■ **Task set**
1. According to the news excerpt about the Afghan refugees, how many refugees did the Immigration and Naturalization Service release?
2. Print the lines of the records, starting at the very beginning of the records and ending at the line that contains "все экзаменационные билеты ПДД", with both ends included. Omit the pictures.

■ **Document excerpt**
_____

NEW YORK (AP) _ Spurred by appeals from three congressmen, the Immigration and Naturalization Service today released 31 Afghan refugees detained for as long as 11/2 years as illegal immigrants.

″I feel very happy, after 18 months, to come outside,″ said a grinning Mohan Singh, 16. ″I felt very bad inside.″

The Afghans waved small American flags and smiled broadly as they met relatives and reporters outside a detention center in lower Manhattan.

″The Soviets take my country. They killed my father and brother. They wanted to kill me,″ said Mohammed Ida, 22. ″So I come here because the U.S. government is kind to people.″

The releases culminated negotiations begun Thursday morning by Sens. Daniel Patrick Moynihan and Alfonse D’Amato and Rep. Gary Ackerman, all of New York.

″What we decided was that this was an appropriate time that they be paroled,″ said J. Scott Blackman, assistant district director of the INS.

_____

■ **Given records**
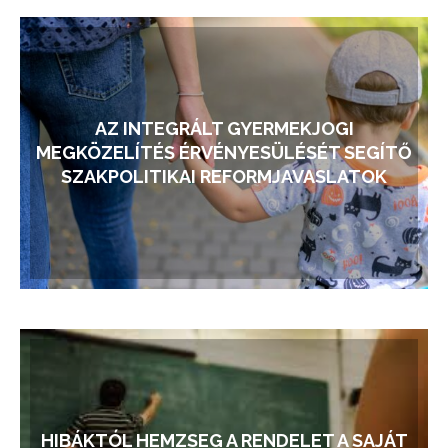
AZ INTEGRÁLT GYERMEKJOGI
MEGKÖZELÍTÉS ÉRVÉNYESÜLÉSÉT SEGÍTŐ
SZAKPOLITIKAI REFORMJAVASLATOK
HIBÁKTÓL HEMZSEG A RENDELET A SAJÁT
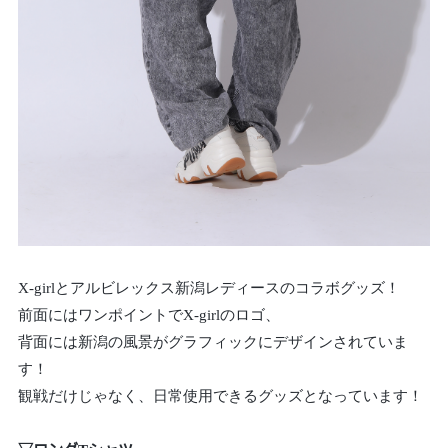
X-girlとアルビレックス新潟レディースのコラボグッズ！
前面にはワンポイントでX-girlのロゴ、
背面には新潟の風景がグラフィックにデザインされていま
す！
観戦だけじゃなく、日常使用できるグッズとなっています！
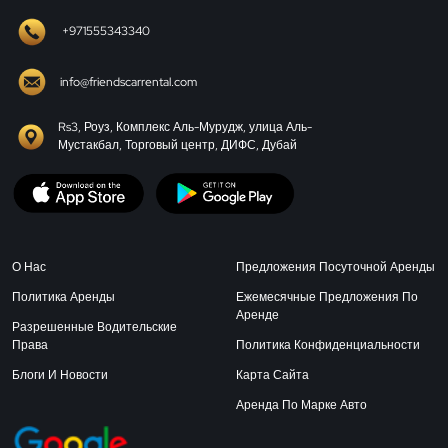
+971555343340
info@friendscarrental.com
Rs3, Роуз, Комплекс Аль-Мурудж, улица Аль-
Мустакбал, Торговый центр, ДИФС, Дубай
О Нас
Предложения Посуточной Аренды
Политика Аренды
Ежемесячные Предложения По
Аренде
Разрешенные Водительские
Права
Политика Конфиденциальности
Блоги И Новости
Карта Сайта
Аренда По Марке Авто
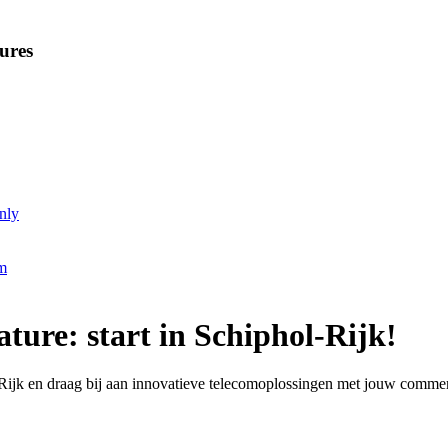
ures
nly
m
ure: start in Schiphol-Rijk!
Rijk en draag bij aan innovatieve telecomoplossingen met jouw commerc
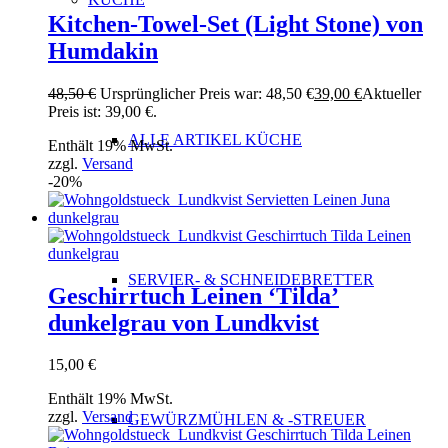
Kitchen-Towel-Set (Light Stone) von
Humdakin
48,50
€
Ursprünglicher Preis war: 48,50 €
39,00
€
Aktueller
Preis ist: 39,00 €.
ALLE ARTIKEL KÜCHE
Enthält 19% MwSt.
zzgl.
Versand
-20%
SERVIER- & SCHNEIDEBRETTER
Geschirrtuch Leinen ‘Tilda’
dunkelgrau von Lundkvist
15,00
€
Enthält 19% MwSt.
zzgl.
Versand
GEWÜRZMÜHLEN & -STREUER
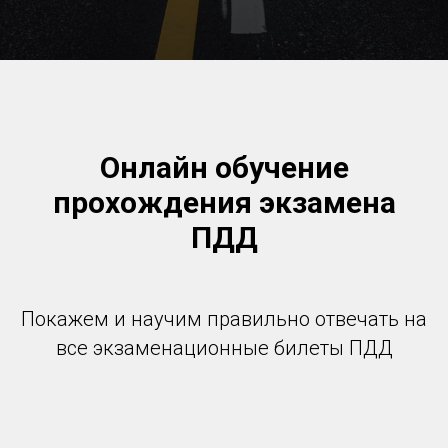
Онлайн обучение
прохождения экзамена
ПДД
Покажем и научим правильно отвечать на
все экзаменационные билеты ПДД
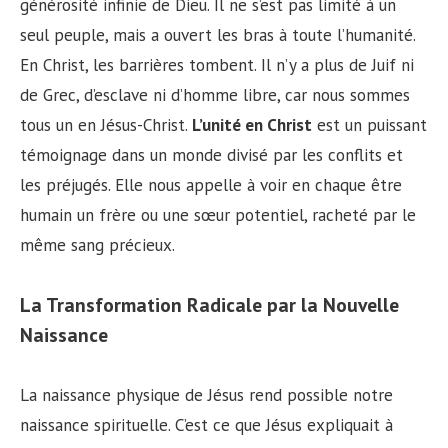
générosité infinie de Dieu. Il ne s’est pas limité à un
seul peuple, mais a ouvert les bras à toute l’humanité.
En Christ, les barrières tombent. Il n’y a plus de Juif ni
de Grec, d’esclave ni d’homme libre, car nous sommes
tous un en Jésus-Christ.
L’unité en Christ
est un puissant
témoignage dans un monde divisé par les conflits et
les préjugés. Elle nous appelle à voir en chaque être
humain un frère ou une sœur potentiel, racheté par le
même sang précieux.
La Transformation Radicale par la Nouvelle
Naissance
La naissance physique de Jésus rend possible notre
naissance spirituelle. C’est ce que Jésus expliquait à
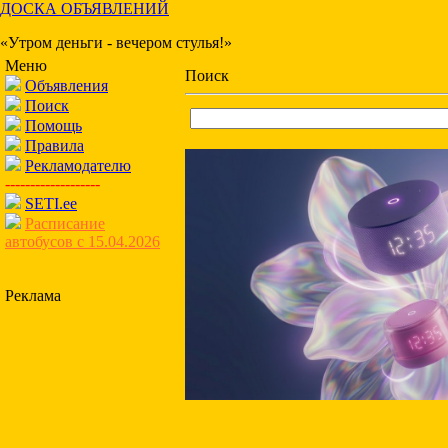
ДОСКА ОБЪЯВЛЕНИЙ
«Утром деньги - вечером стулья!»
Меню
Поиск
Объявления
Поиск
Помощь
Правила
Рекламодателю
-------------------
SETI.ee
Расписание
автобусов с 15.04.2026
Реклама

_____

■ **Solutions to each task**
1. 31

2.
AZ INTEGRÁLT GYERMEKJOGI
MEGKÖZELÍTÉS ÉRVÉNYESÜLÉSÉT SEGÍTŐ
SZAKPOLITIKAI REFORMJAVASLATOK
HIBÁKTÓL HEMZSEG A RENDELET A SAJÁT
X-girlとアルビレックス新潟レディースのコラボグッズ！
前面にはワンポイントでX-girlのロゴ、
背面には新潟の風景がグラフィックにデザインされていま
す！
観戦だけじゃなく、日常使用できるグッズとなっています！
+971555343340
info@friendscarrental.com
Rs3, Роуз, Комплекс Аль-Мурудж, улица Аль-
Мустакбал, Торговый центр, ДИФС, Дубай
О Нас
Предложения Посуточной Аренды
Политика Аренды
Ежемесячные Предложения По
Аренде
Разрешенные Водительские
Права
Политика Конфиденциальности
Блоги И Новости
Карта Сайта
Аренда По Марке Авто
ures
nly
m
ure: start in Schiphol-Rijk!
Rijk en draag bij aan innovatieve telecomoplossingen met jouw commerc
Kitchen-Towel-Set (Light Stone) von
Humdakin
48,50
€
Ursprünglicher Preis war: 48,50 €
39,00
€
Aktueller
Preis ist: 39,00 €.
ALLE ARTIKEL KÜCHE
Enthält 19% MwSt.
zzgl.
Versand
-20%
SERVIER- & SCHNEIDEBRETTER
Geschirrtuch Leinen ‘Tilda’
dunkelgrau von Lundkvist
15,00
€
Enthält 19% MwSt.
zzgl.
Versand
GEWÜRZMÜHLEN & -STREUER
Онлайн обучение
прохождения экзамена
ПДД
Покажем и научим правильно отвечать на
все экзаменационные билеты ПДД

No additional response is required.